━━━━━ Input data ━━━━━

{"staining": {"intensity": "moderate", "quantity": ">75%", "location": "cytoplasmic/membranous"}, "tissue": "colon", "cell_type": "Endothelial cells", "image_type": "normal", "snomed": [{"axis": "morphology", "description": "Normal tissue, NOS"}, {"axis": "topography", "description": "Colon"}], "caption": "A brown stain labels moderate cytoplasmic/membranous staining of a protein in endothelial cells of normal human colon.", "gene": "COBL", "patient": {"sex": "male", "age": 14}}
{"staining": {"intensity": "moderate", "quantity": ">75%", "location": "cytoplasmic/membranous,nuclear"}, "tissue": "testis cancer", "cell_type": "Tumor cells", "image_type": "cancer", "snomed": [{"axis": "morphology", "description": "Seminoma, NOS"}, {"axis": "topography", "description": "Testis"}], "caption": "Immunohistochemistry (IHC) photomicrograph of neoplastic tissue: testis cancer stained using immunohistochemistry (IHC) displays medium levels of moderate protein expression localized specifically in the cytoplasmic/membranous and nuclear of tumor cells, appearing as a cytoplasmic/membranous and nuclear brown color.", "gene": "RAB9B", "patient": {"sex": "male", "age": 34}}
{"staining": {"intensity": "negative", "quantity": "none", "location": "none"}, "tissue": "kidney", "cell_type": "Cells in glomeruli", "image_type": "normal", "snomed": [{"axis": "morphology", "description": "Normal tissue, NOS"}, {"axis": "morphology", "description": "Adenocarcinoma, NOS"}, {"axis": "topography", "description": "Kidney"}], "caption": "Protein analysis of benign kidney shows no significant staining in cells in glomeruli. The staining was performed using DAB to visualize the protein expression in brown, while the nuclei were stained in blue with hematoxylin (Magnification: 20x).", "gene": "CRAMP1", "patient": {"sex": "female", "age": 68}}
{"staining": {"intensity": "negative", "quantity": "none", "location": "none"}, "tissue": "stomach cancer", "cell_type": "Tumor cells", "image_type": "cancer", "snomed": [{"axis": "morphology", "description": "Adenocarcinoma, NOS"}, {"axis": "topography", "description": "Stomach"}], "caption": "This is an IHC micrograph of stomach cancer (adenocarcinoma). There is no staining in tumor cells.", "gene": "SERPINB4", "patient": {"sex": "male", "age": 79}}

━━━━━

◆ **Assignment**
Please print the whole of the material verbatim.

◆ **Answer space**
{"staining": {"intensity": "moderate", "quantity": ">75%", "location": "cytoplasmic/membranous"}, "tissue": "colon", "cell_type": "Endothelial cells", "image_type": "normal", "snomed": [{"axis": "morphology", "description": "Normal tissue, NOS"}, {"axis": "topography", "description": "Colon"}], "caption": "A brown stain labels moderate cytoplasmic/membranous staining of a protein in endothelial cells of normal human colon.", "gene": "COBL", "patient": {"sex": "male", "age": 14}}
{"staining": {"intensity": "moderate", "quantity": ">75%", "location": "cytoplasmic/membranous,nuclear"}, "tissue": "testis cancer", "cell_type": "Tumor cells", "image_type": "cancer", "snomed": [{"axis": "morphology", "description": "Seminoma, NOS"}, {"axis": "topography", "description": "Testis"}], "caption": "Immunohistochemistry (IHC) photomicrograph of neoplastic tissue: testis cancer stained using immunohistochemistry (IHC) displays medium levels of moderate protein expression localized specifically in the cytoplasmic/membranous and nuclear of tumor cells, appearing as a cytoplasmic/membranous and nuclear brown color.", "gene": "RAB9B", "patient": {"sex": "male", "age": 34}}
{"staining": {"intensity": "negative", "quantity": "none", "location": "none"}, "tissue": "kidney", "cell_type": "Cells in glomeruli", "image_type": "normal", "snomed": [{"axis": "morphology", "description": "Normal tissue, NOS"}, {"axis": "morphology", "description": "Adenocarcinoma, NOS"}, {"axis": "topography", "description": "Kidney"}], "caption": "Protein analysis of benign kidney shows no significant staining in cells in glomeruli. The staining was performed using DAB to visualize the protein expression in brown, while the nuclei were stained in blue with hematoxylin (Magnification: 20x).", "gene": "CRAMP1", "patient": {"sex": "female", "age": 68}}
{"staining": {"intensity": "negative", "quantity": "none", "location": "none"}, "tissue": "stomach cancer", "cell_type": "Tumor cells", "image_type": "cancer", "snomed": [{"axis": "morphology", "description": "Adenocarcinoma, NOS"}, {"axis": "topography", "description": "Stomach"}], "caption": "This is an IHC micrograph of stomach cancer (adenocarcinoma). There is no staining in tumor cells.", "gene": "SERPINB4", "patient": {"sex": "male", "age": 79}}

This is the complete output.